Modern Literature & Culture Research Centre & Gallery

Body Sweats: The Uncensored Writings of Elsa von Freytag-Loringhoven

16 JAN 2012

Written by Samantha Marenghi
 
Baroness Elsa von Freytag-Loringhoven (1874-1927) was a German-born avant-garde, Dadaist artist and poet. Body Sweats: The Uncensored Writings of Elsa von Freytag-Loringhoven is the first major English collection of her work, and was edited by the Baroness' biographer Irene Gammel and poet and poetics scholar Suzanne Zelazo.
 
She is one of the almost-forgotten names of modernism, though well-known among the literati of the 1920's. She was part of the New York dada scene with Marcel Duchamp, and was close friends with Djuna Barnes. She appears briefly in Pound's Canto XCV, which laments that she went "mad". The blurb describes her aptly as "a neurasthenic, kleptomaniac, man-chasing proto-punk poet and artist". It goes on: She "not only dressed and behaved with purposeful outrageousness, but she set an example that went well beyond the eccentric divas of the twenty-first century, including her conceptual descendant, Lady Gaga." This collection fulfils the Baroness' desire to see her poetry published in a book, a project she began but did not achieve during her lifetime.

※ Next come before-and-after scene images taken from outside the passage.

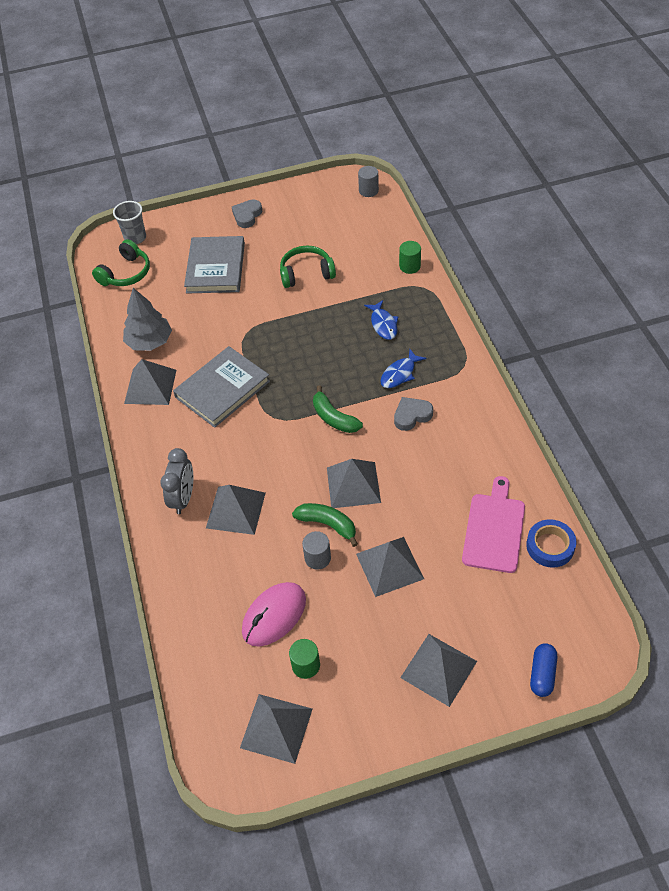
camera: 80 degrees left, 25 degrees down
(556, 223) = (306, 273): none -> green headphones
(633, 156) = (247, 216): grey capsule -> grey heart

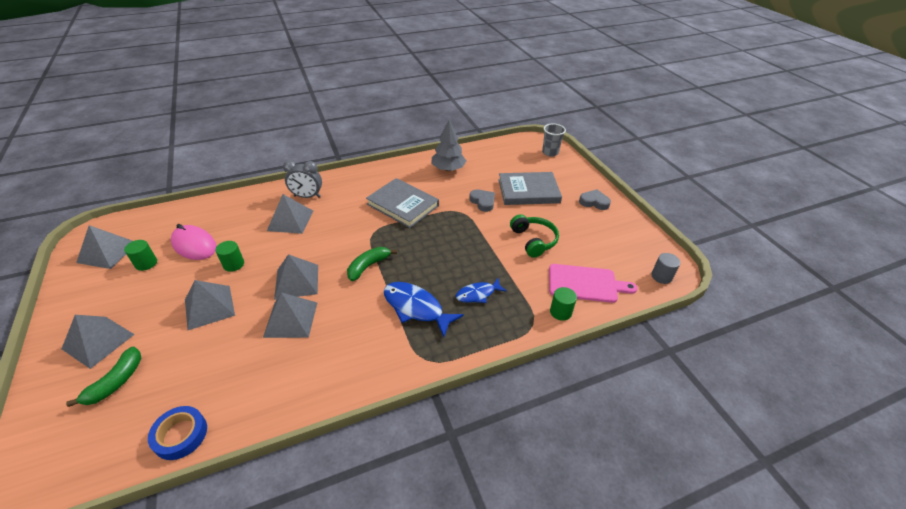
camera: 80 degrees right, 10 degrees down
(126, 273) = (513, 152): green headphones -> none
(150, 386) = (407, 173): grey pyramid -> grey pyramid (291, 319)
(317, 558) = (233, 264): grey cylinder -> green cylinder
(327, 524) = (262, 268): green banana -> green banana (116, 382)
(400, 374) = (416, 308): blue fish -> blue fish, size x1.61
(412, 415) = (365, 318): grey heart -> grey heart (483, 202)
(494, 529) = (219, 384): pink cutting board -> pink cutting board (585, 283)
(542, 674) = (47, 421): blue capsule -> none

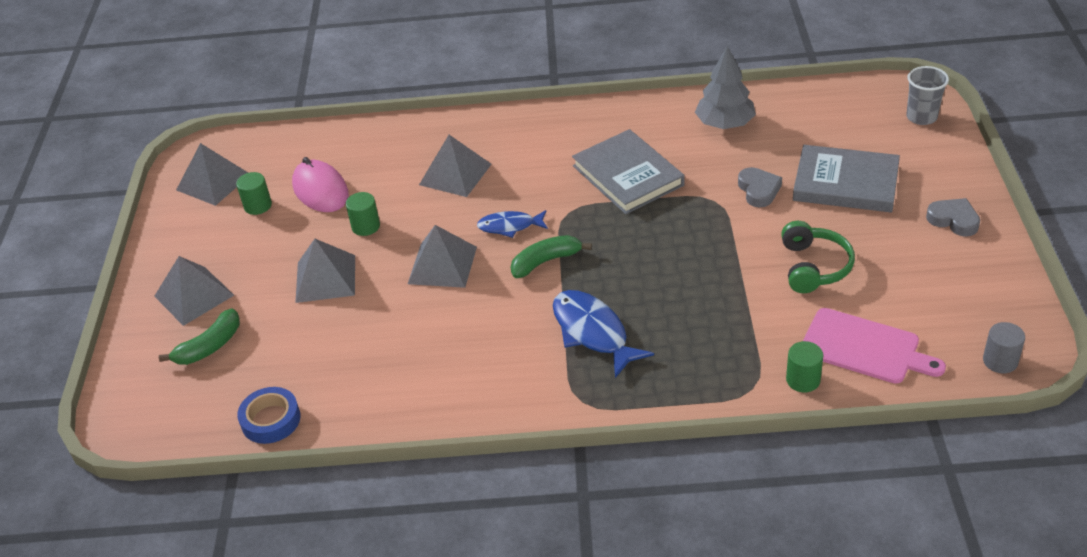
camera: 25 degrees right, 0 degrees up
(291, 319) = (422, 314): grey pyramid -> none
(307, 196) = (488, 140): grey clock -> none
(478, 294) = (689, 331): blue fish -> blue fish (510, 226)

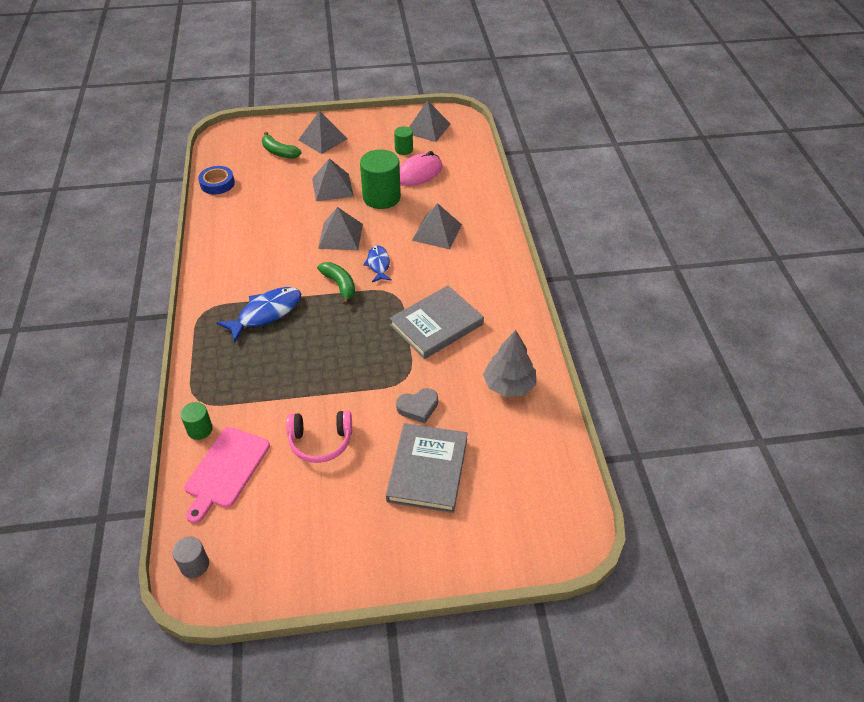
camera: 80 degrees right, 5 degrees up
(366, 226) = (381, 197): green cylinder -> green cylinder, size x1.95
(813, 267) = (320, 441): green headphones -> pink headphones
(921, 117) = (532, 540): grey cup -> none
(953, 220) = (374, 551): grey heart -> none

Djuna Barnes, a close friend and editor, never got around to publishing her work posthumously.The book has a detailed scholarly introduction which contextualizes the poems and gives some background. Poems are organized by theme. The Baroness' poetry typically speeds vertically down the page, with a lot of line dashes to add emphasis and speed:
 
      I
      Taint
      Thy
      Teeth
      Into
      Slashing
      Me —
 
And the slower, beautiful:    
Night pitched      
Swift erethought —
Trail switched
Into nought —
 
 
She was a "witty and aggressively erotic writer", as this book demonstrates. Some of her neologisms (typically two words conjoined) are delightfully provocative: "Spinsterlollipop", "clinglust", and "satanslant". There is much more provocative language, including some slight anti-Semitism which the editors discuss, some blasphemous references to Christ and a farting God. Another figure that comes under fire is "Marcel Dushit", her ex-lover. Some are sound poems, demanding to be read aloud, while other performance poems are simply photos of the Baroness, in all her glory, in striking contortions and getup. The book is presented well, with big colour reprint of some of the Baroness' drafts with accompanying doodles. The book is a wonderful accomplishment, and a testament to the Baroness' eccentricity.